—Estoy cansada —le dije.
Y no sé por qué pensé que esta vez sería diferente.
Pero la realidad me golpeó con su pregunta:
—¿De qué? —dijo sin más.
Guardé silencio.
No estaba dispuesta a explicarle a alguien
que ya se notaba que no iba a entender.
Sonreí sin ganas, bajé la mirada,
y me di por vencida justo cuando apenas
me había atrevido a hablar.
Mi silencio no ayudó.
La realidad insistió:
—¿Acaso has trabajado? ¿Limpiado? ¿Te has ejercitado?
Porque sólo te veo acostada.
No es posible que estés cansada.
Lloré por dentro.
Recé por no hacerlo frente a ella.
Sus palabras me lastimaron,
pero más aún el saber
que nadie podría entenderme.
—Vivir también cansa —dije,
levantando la mirada con los ojos ya húmedos—.

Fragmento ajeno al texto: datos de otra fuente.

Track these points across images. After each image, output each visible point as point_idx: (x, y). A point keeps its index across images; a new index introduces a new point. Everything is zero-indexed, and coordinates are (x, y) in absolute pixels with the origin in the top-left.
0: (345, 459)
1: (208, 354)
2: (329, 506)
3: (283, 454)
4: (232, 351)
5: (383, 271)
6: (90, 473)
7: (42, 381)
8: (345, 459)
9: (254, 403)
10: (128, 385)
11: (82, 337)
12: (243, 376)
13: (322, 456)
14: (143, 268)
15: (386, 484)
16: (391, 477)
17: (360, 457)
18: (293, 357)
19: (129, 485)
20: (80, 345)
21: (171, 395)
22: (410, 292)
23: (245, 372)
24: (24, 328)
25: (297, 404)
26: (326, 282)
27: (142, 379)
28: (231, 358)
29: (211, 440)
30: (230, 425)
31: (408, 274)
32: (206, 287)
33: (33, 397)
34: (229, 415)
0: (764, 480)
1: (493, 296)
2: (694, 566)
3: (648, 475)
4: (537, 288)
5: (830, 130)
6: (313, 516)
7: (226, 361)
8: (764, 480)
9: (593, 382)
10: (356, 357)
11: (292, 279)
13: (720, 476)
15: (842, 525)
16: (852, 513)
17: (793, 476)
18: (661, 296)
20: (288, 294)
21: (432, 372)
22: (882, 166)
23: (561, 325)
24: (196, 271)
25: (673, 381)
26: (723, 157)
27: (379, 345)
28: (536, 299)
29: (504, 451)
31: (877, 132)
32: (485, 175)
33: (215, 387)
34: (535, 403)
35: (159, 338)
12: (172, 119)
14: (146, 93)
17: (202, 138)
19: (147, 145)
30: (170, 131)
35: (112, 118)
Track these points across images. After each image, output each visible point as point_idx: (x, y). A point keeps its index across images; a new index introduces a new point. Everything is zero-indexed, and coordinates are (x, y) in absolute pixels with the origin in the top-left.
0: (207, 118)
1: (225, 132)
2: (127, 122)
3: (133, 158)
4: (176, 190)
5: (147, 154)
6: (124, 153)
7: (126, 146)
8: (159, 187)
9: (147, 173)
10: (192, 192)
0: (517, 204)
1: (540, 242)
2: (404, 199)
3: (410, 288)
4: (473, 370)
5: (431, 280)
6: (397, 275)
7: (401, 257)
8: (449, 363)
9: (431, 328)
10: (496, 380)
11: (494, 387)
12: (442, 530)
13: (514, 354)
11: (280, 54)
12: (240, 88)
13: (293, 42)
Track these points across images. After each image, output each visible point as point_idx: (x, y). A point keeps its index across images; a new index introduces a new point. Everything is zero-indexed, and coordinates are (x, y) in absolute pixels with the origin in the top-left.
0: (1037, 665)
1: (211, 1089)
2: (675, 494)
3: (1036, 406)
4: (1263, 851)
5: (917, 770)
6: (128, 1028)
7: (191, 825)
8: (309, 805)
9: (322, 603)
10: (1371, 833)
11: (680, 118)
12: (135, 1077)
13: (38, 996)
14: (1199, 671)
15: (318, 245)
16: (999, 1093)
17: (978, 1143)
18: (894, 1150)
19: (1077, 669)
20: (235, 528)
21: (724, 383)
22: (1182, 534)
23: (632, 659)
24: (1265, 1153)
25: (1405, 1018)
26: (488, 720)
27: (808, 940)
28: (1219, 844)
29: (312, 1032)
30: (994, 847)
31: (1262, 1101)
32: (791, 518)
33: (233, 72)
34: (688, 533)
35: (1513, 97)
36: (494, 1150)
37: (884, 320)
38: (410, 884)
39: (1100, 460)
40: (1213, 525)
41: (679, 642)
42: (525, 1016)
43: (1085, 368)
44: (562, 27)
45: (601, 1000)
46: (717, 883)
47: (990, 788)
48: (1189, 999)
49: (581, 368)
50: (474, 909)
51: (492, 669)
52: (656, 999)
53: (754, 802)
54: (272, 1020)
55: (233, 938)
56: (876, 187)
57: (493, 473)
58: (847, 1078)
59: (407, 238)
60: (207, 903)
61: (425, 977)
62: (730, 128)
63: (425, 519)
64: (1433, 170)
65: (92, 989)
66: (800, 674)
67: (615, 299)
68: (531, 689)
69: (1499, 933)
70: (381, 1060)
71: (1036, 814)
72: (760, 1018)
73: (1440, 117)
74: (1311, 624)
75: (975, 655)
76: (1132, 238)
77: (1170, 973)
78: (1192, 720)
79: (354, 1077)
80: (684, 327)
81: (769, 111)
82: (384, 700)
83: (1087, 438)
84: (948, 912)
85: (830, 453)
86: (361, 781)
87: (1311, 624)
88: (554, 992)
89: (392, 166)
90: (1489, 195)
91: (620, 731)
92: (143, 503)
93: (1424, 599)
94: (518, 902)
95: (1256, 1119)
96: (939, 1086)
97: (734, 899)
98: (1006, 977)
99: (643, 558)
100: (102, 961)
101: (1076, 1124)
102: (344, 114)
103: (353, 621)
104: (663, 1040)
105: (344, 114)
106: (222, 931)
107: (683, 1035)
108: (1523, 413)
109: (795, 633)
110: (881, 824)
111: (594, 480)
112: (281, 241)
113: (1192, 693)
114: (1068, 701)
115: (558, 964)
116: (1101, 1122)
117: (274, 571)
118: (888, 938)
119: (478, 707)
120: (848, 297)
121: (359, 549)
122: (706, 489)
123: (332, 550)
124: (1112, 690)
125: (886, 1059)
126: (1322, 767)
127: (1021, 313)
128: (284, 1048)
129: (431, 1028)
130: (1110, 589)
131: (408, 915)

No espero que lo entiendas ahora,
pero sí que no muestres desinterés.
Algunos no somos tan fuertes,
algunos necesitamos donde sostenernos.
Sólo eso esperaba de ti.
Pero ya sé que eso no pasará.
Me levanté.
La decepción pesaba más que el cuerpo.
Me di la vuelta
y caminé hacia el único refugio que me quedaba:
mi habitación.
Allí, no había alguien que me juzgara.
Allí, el silencio me abrazaba con amor.
Allí, podía desnudarme ante el dolor.